Djerejian echoed Tutwiler's support for exchanges, yet noted there is "very little outreach in the Muslim world." He said the Advisory Group he chaired
found that, public diplomacy outreach comes to "only $25 million for the entire Arab and Muslim world - a depressingly small amount", and called for "major increases in resources" to be devoted "to helping Arabs and Muslims gain access to American education, both in the U.S. and in Arab and Muslim countries." Djerejian cited the "drastic reduction in USAID scholarships
awarded to students in the region" that went from 20,000 in 1980 to 900 currently, adding that the commission calls for a "significant increase in funding for scholarships across the board."

"We [the commission] urge creativity in linking U.S. educational institutions with their counterparts in the regions," he said.

Among the group's findings, Djerejian told the Committee, "The most effective programs of public diplomacy - the ones most likely to endure and
have long-term impact - are those that are mutually beneficial to the United States and to the Arab and Muslim countries.

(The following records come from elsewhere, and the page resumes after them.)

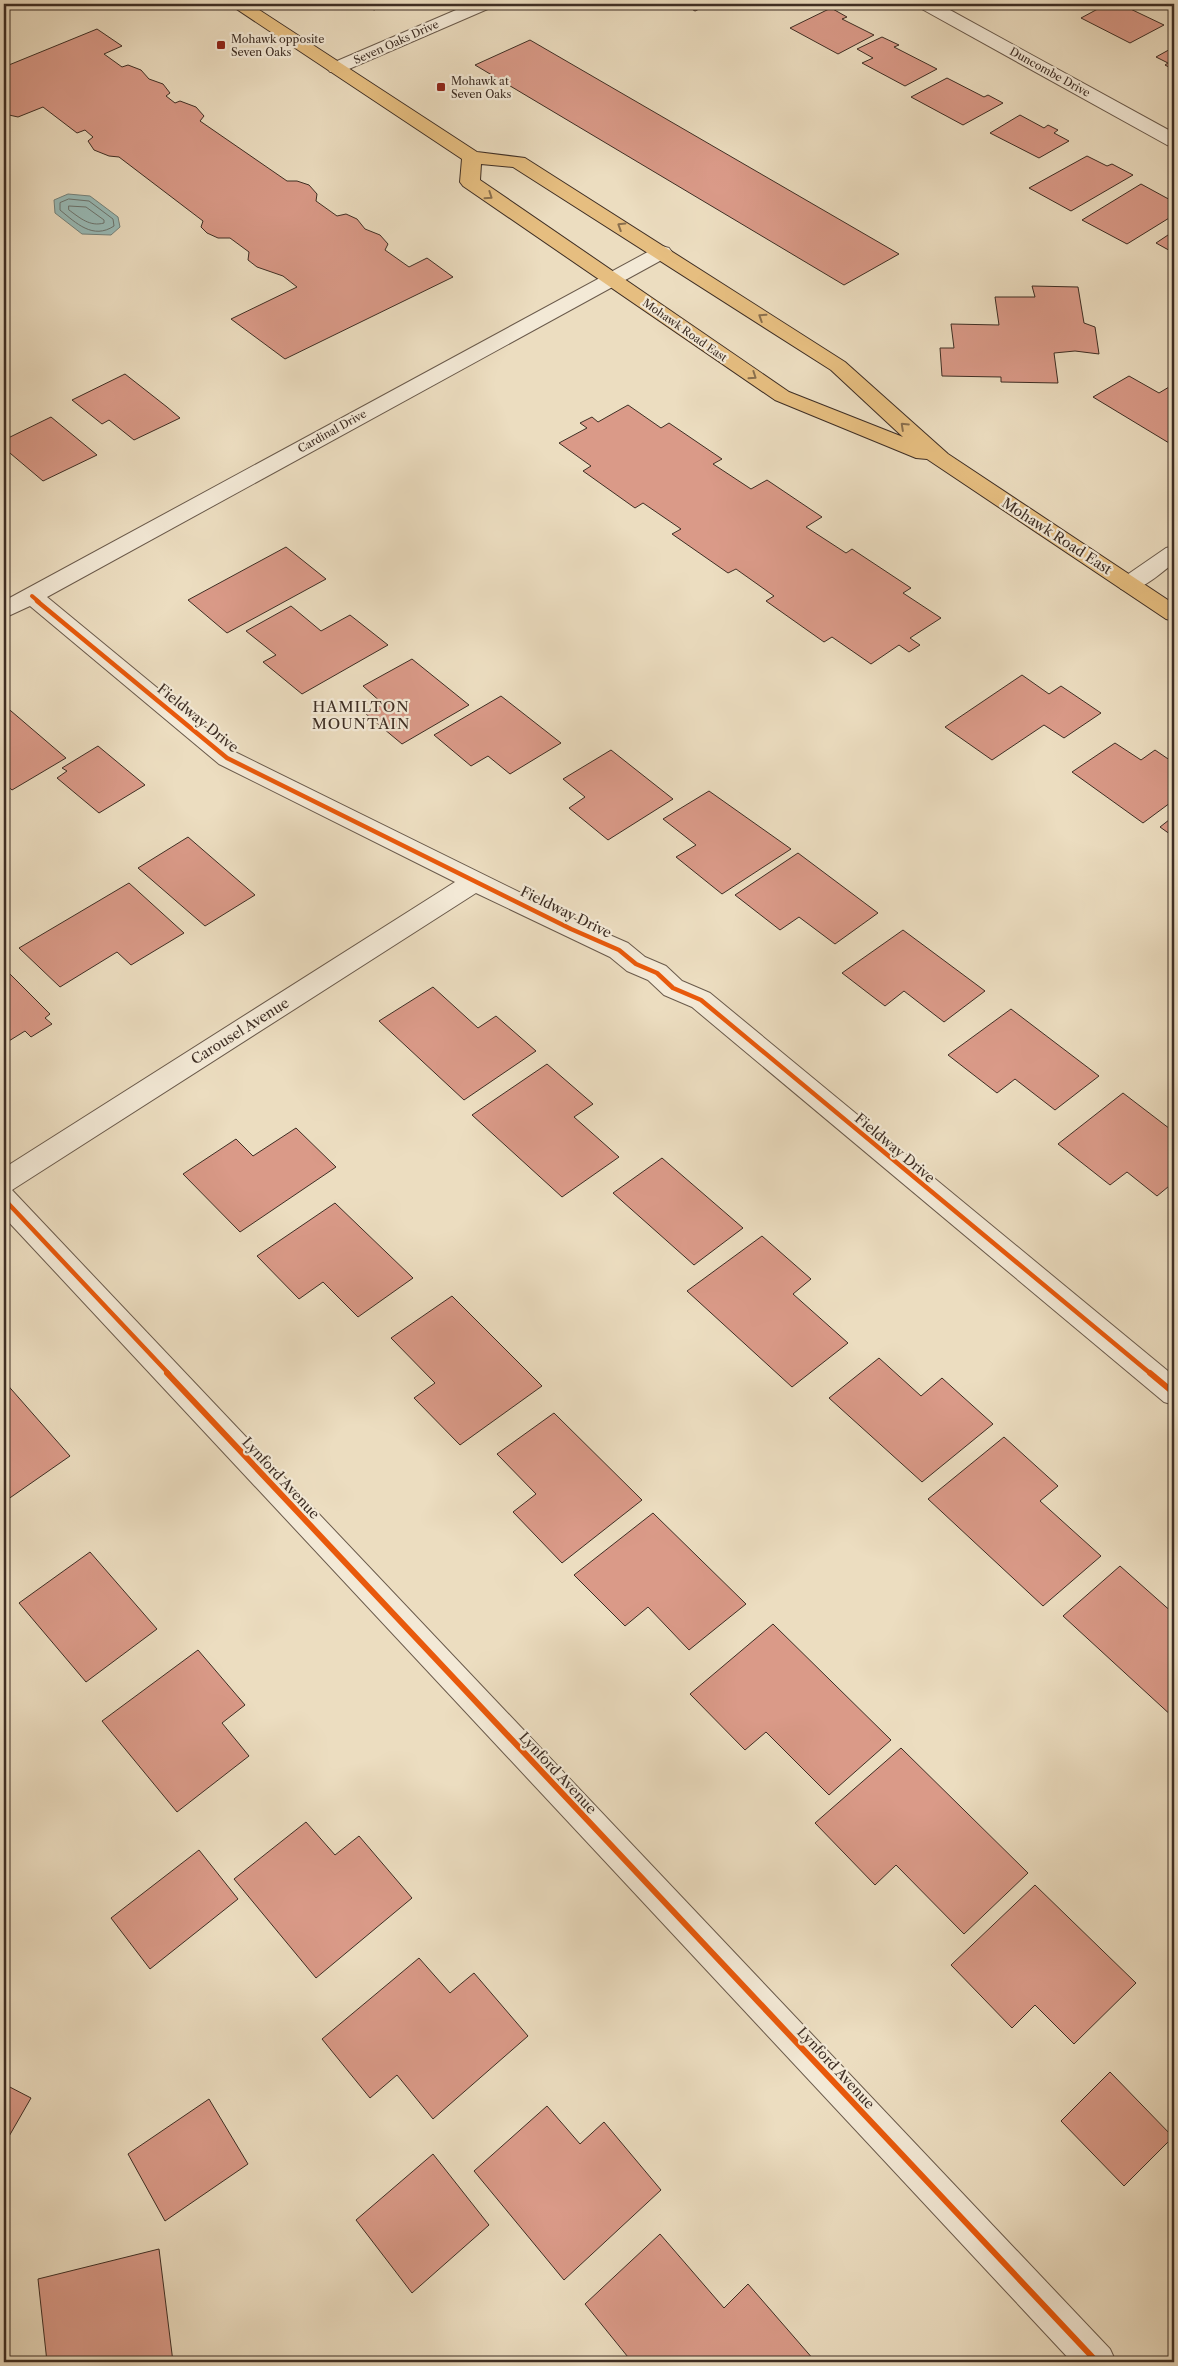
<svg xmlns="http://www.w3.org/2000/svg" width="1178" height="2366" viewBox="0 0 1178 2366" font-family="'Libre Caslon Text',serif">
	<style>
		.water { fill: #99bbb7; stroke: #75837c }
		.lines { fill: none; stroke-linecap: round; stroke-linejoin: round }
		.shore { stroke: #6c746e; stroke-width: 1 }
		.building { fill: #da9a88; stroke: #3e2e24 }
		.minor-casing { stroke: #6a5a4b; stroke-width: 2 }
		.major-casing { stroke: #3e2e24; stroke-width: 2 }
		.minor { fill: #f3e9d6; fill-rule: evenodd }
		.major { fill: #e6be80; fill-rule: evenodd }
		.cycleway-far2-casing { stroke: #f3e9d6; stroke-width: 6 }
		.cycleway-far1-casing { stroke: #f3e9d6; stroke-width: 8 }
		.cycleway-casing { stroke: #f3e9d6; stroke-width: 9 }
		.cycleway-far2 { stroke: #e8590c; stroke-width: 4 }
		.cycleway-far1 { stroke: #e8590c; stroke-width: 4.5 }
		.cycleway { stroke: #e8590c; stroke-width: 6 }
		.oneway { stroke: #8a6f4d }
		.poi-dot { fill: #8f2418; stroke: #f3e9d6; stroke-width: 2 }
		.labels { text-anchor: middle; dominant-baseline: central; stroke-width: 4.5; stroke-linejoin: round; paint-order: stroke }
		.far-poi-label { font-size: 11px; fill: #3e2e24; stroke: #f3e9d6; text-anchor: start }
		.far-street-label { font-size: 11px; fill: #3e2e24; stroke: #f3e9d6 }
		.street-label { font-size: 14px; fill: #3e2e24; stroke: #f3e9d6 }
		.neighbourhood-label { font-size: 15px; letter-spacing: 1px; fill: #3e2e24; stroke: #f3e9d6 }
	</style>
	<rect width="100%" height="100%" fill="#ecddc0"/>
	<filter id="stains"><feTurbulence type="fractalNoise" baseFrequency=".004" numOctaves="4"/><feColorMatrix values="0 0 0 0 .2 0 0 0 0 .09 0 0 0 0 .02 0 0 0 .5 -.17"/></filter>
	<radialGradient id="worn" r=".72"><stop offset=".6" stop-color="#630" stop-opacity="0"/><stop offset="1" stop-color="#630" stop-opacity=".3"/></radialGradient>
	<path class="water" d="M68,194L90,196L118,217L120,227L111,235L82,234L55,213L54,200Z"/>
	<g class="lines">
		<path class="shore" d="M69,199L89,201L113,219L114,226C93,240 76,223 60,210V203Z
			M69,206L86,207L104,220V223C90,227 80,218 69,210Z"/>
	</g>
	<path class="building" d="M364,4H389L374,10Z
		M683,4H710L695,11Z
		M1107,4H1120L1164,25L1130,43L1081,18Z
		M831,8L847,17L842,19L874,35L838,54L790,28Z
		M97,29L122,46L104,54L122,67L128,65L141,70L149,79L163,84L170,93L166,96L175,103L180,101L196,107L204,116L200,121L287,181H297L309,185L317,194L316,201L337,216L346,214L357,219L365,229L380,235L388,244L385,250L409,267L427,258L453,277L285,359L231,319L297,287L283,276L257,267L248,260L249,252L230,238H218L207,233L201,227L203,221L119,157L109,156L94,150L88,141L93,137L85,130L77,133L43,107L18,117L9,115L4,117V67Z
		M882,37L899,45L894,47L937,69L905,86L862,63L873,58L857,49Z
		M530,40L899,254L844,285L475,65Z
		M1174,47V70L1165,65L1168,63L1156,57Z
		M947,78L984,97L988,95L1003,103L963,125L911,97Z
		M1020,115L1044,128L1048,125L1058,130L1054,133L1069,141L1039,158L990,133Z
		M1087,156L1107,166L1112,164L1133,175L1071,211L1029,188Z
		M1141,184L1174,202V215L1127,244L1082,220Z
		M1174,231V253L1156,243Z
		M1032,286L1078,287L1084,323L1095,327L1099,354L1075,351L1054,353L1058,383L1001,382V377L942,376L940,348H954L951,324L999,325L995,297H1035Z
		M125,374L167,407L180,418L134,440L109,420L102,424L72,400Z
		M1129,376L1159,393L1174,384V446L1093,397Z
		M628,405L661,428L669,423L722,459L713,464L751,489L767,480L822,517L806,527L846,553L852,549L911,588L903,593L941,618L910,638L920,645L909,652L899,645L871,664L832,637L824,642L766,601L774,596L736,569L728,573L672,534L681,529L643,503L635,508L583,471L591,466L559,443L587,428L580,423L592,417L598,422Z
		M51,417L97,455L43,481L4,448V440Z
		M286,547L326,579L227,633L188,600Z
		M291,606L321,631L350,615L388,645L302,694L263,662L276,655L246,631Z
		M412,659L469,705L402,744L366,714L383,704L363,686Z
		M1022,675L1049,694L1061,686L1101,713L1064,738L1044,725L992,760L945,727Z
		M501,696L561,743L510,774L488,756L471,766L434,735Z
		M4,705L66,758L12,790L4,783Z
		M1115,743L1141,760L1155,750L1174,763V800L1143,823L1072,772Z
		M98,746L145,785L99,813L57,778L67,771L62,768Z
		M611,750L673,799L608,840L569,808L585,797L563,779Z
		M709,791L791,849L722,894L676,857L696,845L663,819Z
		M1174,816V837L1160,827Z
		M188,837L255,895L205,926L138,868Z
		M798,853L878,913L835,944L799,917L780,930L735,895Z
		M129,883L184,933L131,965L117,952L60,987L19,948Z
		M903,930L977,985L985,991L944,1022L904,991L885,1006L842,973Z
		M4,968L50,1014L45,1018L52,1024L31,1037L25,1031L4,1044Z
		M433,987L478,1028L496,1016L536,1051L464,1100L379,1021Z
		M1011,1009L1099,1076L1055,1110L1015,1079L997,1093L948,1055Z
		M547,1064L593,1104L574,1117L619,1157L562,1197L472,1115Z
		M1123,1093L1174,1132V1182L1157,1196L1127,1172L1110,1185L1058,1144Z
		M296,1128L336,1167L240,1232L183,1174L236,1139L253,1156Z
		M662,1158L743,1228L694,1265L613,1193Z
		M335,1203L413,1278L358,1317L323,1282L299,1299L257,1256Z
		M762,1236L811,1279L793,1294L848,1343L792,1387L687,1291Z
		M452,1296L542,1386L460,1445L414,1398L435,1383L391,1338Z
		M879,1358L921,1396L942,1378L993,1424L922,1482L829,1398Z
		M4,1381L70,1456L4,1502Z
		M554,1413L642,1500L562,1563L513,1512L536,1494L497,1454Z
		M1004,1437L1058,1486L1040,1501L1101,1556L1043,1606L928,1499Z
		M653,1513L746,1604L689,1650L648,1607L625,1626L574,1575Z
		M90,1552L157,1629L86,1682L19,1603Z
		M1120,1566L1174,1614V1718L1063,1616Z
		M773,1624L891,1740L829,1795L766,1732L745,1750L690,1694Z
		M198,1650L245,1705L222,1723L249,1756L177,1812L102,1721Z
		M901,1748L1028,1873L964,1934L896,1865L875,1885L815,1823Z
		M306,1822L335,1855L359,1836L412,1898L316,1978L234,1879Z
		M199,1850L238,1899L150,1969L111,1918Z
		M1035,1885L1136,1983L1074,2044L1035,2005L1012,2028L951,1965Z
		M419,1958L450,1993L474,1973L528,2036L433,2119L397,2075L370,2098L322,2039Z
		M1110,2072L1173,2137L1124,2186L1061,2121Z
		M4,2084L31,2098L4,2145Z
		M209,2099L248,2164L165,2221L128,2154Z
		M547,2106L580,2144L604,2122L661,2190L564,2280L474,2171Z
		M433,2154L489,2225L412,2293L356,2220Z
		M660,2234L724,2308L748,2284L814,2360L812,2362H632L585,2304Z
		M159,2249L173,2362H47L38,2279Z"/>
	<g class="lines">
		<defs>
			<path id="minor" d="M470,4H493L490,8L342,72H330L327,68L330,64Z
				M917,4H939L1174,133V147L1167,145L920,8Z
				M662,246L669,248L672,252L669,256L47,597L235,752L580,922L628,943L645,957L666,966L682,981L710,993L1174,1376V1405L1164,1402L692,1007L664,995L648,980L627,971L610,957L476,893L12,1190L1110,2349L1116,2362H1072L4,1217V1168L455,882L219,764L30,606L4,618V601L655,248Z
				M1174,546V563C1159,574 1140,594 1121,589L1118,584L1121,579L1166,548Z"/>
			<path id="major" d="M229,4H250L477,152L525,158L845,362L948,454L1174,604V621L1166,619L927,459L916,458L775,400L463,186L460,182L462,159ZM481,164L513,167L831,370L903,437L789,392L480,180Z"/>
		</defs>
		<use href="#minor" class="minor-casing"/>
		<use href="#major" class="major-casing"/>
		<use href="#minor" class="minor"/>
		<use href="#major" class="major"/>
		<defs>
			<path id="cycleway-far2" d="M32,596L39,602"/>
			<path id="cycleway-far1" d="M37,601L227,758L571,929L619,950L636,964L657,973L673,988L701,1000L1151,1374
				M4,1199L169,1374"/>
			<path id="cycleway" d="M167,1373L1097,2362
				M1150,1373L1174,1393"/>
		</defs>
		<use href="#cycleway-far2" class="cycleway-far2-casing"/>
		<use href="#cycleway-far1" class="cycleway-far1-casing"/>
		<use href="#cycleway" class="cycleway-casing"/>
		<use href="#cycleway-far2" class="cycleway-far2"/>
		<use href="#cycleway-far1" class="cycleway-far1"/>
		<use href="#cycleway" class="cycleway"/>
	</g>
	<defs><path id="oneway-chevron" d="M-2-3.5L2.5 0L-2 3.5" fill="none" stroke-width="1.6" stroke-linecap="round" stroke-linejoin="round" transform="scale(1.25)"/></defs>
	<g class="oneway">
		<use href="#oneway-chevron" transform="translate(489 196) rotate(34)"/>
		<use href="#oneway-chevron" transform="translate(621 226) rotate(-148)"/>
		<use href="#oneway-chevron" transform="translate(762 317) rotate(-147)"/>
		<use href="#oneway-chevron" transform="translate(753 376) rotate(34)"/>
		<use href="#oneway-chevron" transform="translate(904 426) rotate(-137)"/>
	</g>
	<g class="poi-dot">
		<rect x="216" y="40" width="10" height="10" rx="2.5"/>
		<rect x="436" y="82" width="10" height="10" rx="2.5"/>
	</g>
	<g class="labels">
		<g class="far-poi-label">
			<text x="231" y="39">Mohawk opposite<tspan x="231" dy="13">Seven Oaks</tspan></text>
			<text x="451" y="81">Mohawk at<tspan x="451" dy="13">Seven Oaks</tspan></text>
		</g>
		<g class="far-street-label">
			<text transform="translate(396 42) rotate(-24)">Seven Oaks Drive</text>
			<text transform="translate(1050 72) rotate(29)">Duncombe Drive</text>
			<text transform="translate(685 330) rotate(35)">Mohawk Road East</text>
			<text transform="translate(332 431) rotate(-29)">Cardinal Drive</text>
		</g>
		<g class="street-label">
			<text transform="translate(1057 536) rotate(33)">Mohawk Road East</text>
			<text transform="translate(198 718) rotate(39)">Fieldway Drive</text>
			<text transform="translate(566 912) rotate(26)">Fieldway Drive</text>
			<text transform="translate(240 1031) rotate(-32)">Carousel Avenue</text>
			<text transform="translate(895 1148) rotate(40)">Fieldway Drive</text>
			<text transform="translate(281 1478) rotate(47)">Lynford Avenue</text>
			<text transform="translate(558 1773) rotate(47)">Lynford Avenue</text>
			<text transform="translate(836 2068) rotate(47)">Lynford Avenue</text>
		</g>
		<g class="neighbourhood-label">
			<text x="361" y="706">HAMILTON<tspan x="361" dy="17">MOUNTAIN</tspan></text>
		</g>
	</g>
	<rect width="1178" height="2366" fill="none" stroke="#ecddc0" stroke-width="20"/>
	<rect x="5" y="5" width="1168" height="2356" fill="none" stroke="#3e2e24" stroke-width="2.5"/>
	<rect x="10" y="10" width="1158" height="2346" fill="none" stroke="#3e2e24"/>
	<rect width="100%" height="100%" filter="url(#stains)"/>
	<rect width="100%" height="100%" fill="url(#worn)"/>
</svg>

We urge that care be taken to emphasize programs that build bridges and address the region's weaknesses, especially in education, while at the same time advancing the American message and building a constituency of friendship and trust."

Djerejian called attention to the need for language specialists, noting to committee members that, "you cannot have effective public diplomacy without language competence."

Panelists highlight funding inadequacies and structural needs

Djerejian emphasized that "the current level [for public diplomacy programs]is absurdly and dangerously inadequate, and no amount of reprogramming of existing resources can correct this." He told the Committee that the State
Department spends "approximately $600 million on public diplomacy programs worldwide." Coupled with $540 million for the Broadcasting Board of Governors and a $100 million spending proposal for the Middle East Partnership Initiative to expand economic, political and educational
opportunity as well as to empower women, funding for these programs "represents three-tenths of one per cent of the annual Defense Department budget."

Djerejian, and fellow panelist, Ambassador David Abshire, emphasized the need for a new strategic direction for public diplomacy guided by the White House, coupled with the proposed Corporation for Public Diplomacy.

The advisory group recommendations include creation of a new Special Counselor to advise the President on the U.S. government's global communications and coordinate a strategic blue print that integrates the public diplomacy activities of many government agencies. In his remarks,
Djerejian said, "In retrospect, I think it was a mistake to dismantle USIA."

Djerejian called the proposed Special Counselor "one of the most important recommendations" of the group.